What to do - Your answer must be a single number: how many lines in the records include the word "Normal".
==== Data extracts ====
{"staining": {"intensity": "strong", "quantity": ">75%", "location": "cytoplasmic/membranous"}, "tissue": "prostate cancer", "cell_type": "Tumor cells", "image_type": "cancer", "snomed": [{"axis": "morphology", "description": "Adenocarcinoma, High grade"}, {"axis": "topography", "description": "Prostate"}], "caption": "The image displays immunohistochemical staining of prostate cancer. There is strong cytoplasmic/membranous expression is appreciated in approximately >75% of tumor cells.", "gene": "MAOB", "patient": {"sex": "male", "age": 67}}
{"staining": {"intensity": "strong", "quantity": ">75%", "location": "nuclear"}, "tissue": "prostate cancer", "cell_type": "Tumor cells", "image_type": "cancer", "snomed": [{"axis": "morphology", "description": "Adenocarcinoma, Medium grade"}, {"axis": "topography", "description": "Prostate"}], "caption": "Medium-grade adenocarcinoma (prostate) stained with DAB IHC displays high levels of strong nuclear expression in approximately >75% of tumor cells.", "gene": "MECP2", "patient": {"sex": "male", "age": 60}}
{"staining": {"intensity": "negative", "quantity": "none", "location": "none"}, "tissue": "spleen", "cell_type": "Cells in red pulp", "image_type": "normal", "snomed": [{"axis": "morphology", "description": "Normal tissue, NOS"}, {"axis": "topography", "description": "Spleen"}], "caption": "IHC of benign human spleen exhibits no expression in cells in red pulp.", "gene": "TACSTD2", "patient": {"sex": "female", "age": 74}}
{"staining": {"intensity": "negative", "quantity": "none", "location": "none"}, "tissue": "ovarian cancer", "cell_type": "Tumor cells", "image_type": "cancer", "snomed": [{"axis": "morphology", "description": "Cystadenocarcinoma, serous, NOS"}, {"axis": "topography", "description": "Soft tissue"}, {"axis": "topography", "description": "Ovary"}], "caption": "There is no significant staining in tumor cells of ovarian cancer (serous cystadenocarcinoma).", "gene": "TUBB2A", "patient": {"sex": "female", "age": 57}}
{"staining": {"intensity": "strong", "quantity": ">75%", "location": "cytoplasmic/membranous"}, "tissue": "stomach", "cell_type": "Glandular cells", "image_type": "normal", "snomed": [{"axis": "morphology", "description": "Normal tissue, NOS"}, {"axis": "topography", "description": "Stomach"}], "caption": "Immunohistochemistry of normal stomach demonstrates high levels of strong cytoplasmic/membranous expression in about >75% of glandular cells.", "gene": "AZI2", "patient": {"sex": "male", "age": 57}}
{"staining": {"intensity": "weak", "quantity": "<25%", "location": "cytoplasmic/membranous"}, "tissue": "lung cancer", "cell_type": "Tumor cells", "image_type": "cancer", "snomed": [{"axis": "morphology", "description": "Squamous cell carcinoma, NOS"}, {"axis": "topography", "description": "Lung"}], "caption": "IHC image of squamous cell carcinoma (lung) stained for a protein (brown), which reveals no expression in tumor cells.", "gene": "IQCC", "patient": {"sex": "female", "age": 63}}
====
Result of this task - 2